Trash old pins that are bent, rusted, or dull, as they can damage your
On a recent trip to colonial
Williamsburg, Virginia I took a step back in time when I entered a
dress shop and all the ladies were in costume, sitting and chatting
while hand sewing. I daydreamed of living just for one day in the
colonial era, and took in sights around me. As I was looking, I
noticed straight pins. Thinking I "caught" them using a modern tool, I
questioned them about the pins. To my surprise I found out that pins
are one of the oldest artifacts known to mankind. Throughout the
years, human beings have invented methods of holding two pieces of
cloth together: Pre-historic people used thorns and bones as pins. In
ancient Egypt pins were made of bronze with beautifully decorated
heads. In archeological digs throughout the world, there have been
findings of pins made from bone, ivory, silver, gold, and brass.
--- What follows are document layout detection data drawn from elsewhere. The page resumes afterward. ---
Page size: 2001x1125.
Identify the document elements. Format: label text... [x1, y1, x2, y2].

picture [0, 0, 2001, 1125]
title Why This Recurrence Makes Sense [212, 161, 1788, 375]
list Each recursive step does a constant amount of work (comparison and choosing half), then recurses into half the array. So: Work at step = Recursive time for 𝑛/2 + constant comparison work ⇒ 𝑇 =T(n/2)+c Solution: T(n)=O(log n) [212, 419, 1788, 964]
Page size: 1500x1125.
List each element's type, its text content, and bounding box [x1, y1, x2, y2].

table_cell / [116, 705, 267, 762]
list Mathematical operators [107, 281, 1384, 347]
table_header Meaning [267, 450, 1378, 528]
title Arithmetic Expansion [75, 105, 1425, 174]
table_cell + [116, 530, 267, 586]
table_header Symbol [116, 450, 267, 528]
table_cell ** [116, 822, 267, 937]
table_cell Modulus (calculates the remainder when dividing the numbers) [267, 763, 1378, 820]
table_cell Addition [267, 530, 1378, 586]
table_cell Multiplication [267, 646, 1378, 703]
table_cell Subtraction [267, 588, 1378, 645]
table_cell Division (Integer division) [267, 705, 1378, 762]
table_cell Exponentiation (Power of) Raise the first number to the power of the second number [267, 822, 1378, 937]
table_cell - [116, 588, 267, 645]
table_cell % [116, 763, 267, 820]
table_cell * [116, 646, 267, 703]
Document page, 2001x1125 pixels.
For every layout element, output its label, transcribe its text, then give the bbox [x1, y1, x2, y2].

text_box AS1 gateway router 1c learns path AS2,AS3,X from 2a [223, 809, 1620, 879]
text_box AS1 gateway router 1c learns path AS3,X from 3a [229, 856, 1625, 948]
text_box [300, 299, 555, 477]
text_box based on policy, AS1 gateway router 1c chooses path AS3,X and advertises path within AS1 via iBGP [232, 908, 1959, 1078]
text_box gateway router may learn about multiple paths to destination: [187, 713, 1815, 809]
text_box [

Colonial women also used pins to close or mend many of their clothing
together, men too. They would hide the pins in the seams of their
clothing. (I image it was uncomfortable working like that.) Evidence
of this is found in James Town, Virginia where you can find a skeleton
of a man and everything that was found with him, including a bullet in
the leg and yes, five straight pins. I'm sure they were helping hold
his clothing together. So the next time you're prepping your newest
project with pins, think about the long history it carries, and the
importance of how something so tiny can be so helpful.